··· Data
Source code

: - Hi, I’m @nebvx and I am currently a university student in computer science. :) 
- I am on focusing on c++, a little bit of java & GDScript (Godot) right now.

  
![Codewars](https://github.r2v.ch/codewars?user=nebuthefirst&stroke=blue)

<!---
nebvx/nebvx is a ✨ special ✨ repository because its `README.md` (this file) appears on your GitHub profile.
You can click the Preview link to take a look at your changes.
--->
······
**Task item:**
Can you rewrite the entries, substituting "college student" for "university student" and keeping everything else unchanged?

**Task result:**
Source code

: - Hi, I’m @nebvx and I am currently a college student in computer science. :) 
- I am on focusing on c++, a little bit of java & GDScript (Godot) right now.

  
![Codewars](https://github.r2v.ch/codewars?user=nebuthefirst&stroke=blue)

<!---
nebvx/nebvx is a ✨ special ✨ repository because its `README.md` (this file) appears on your GitHub profile.
You can click the Preview link to take a look at your changes.
--->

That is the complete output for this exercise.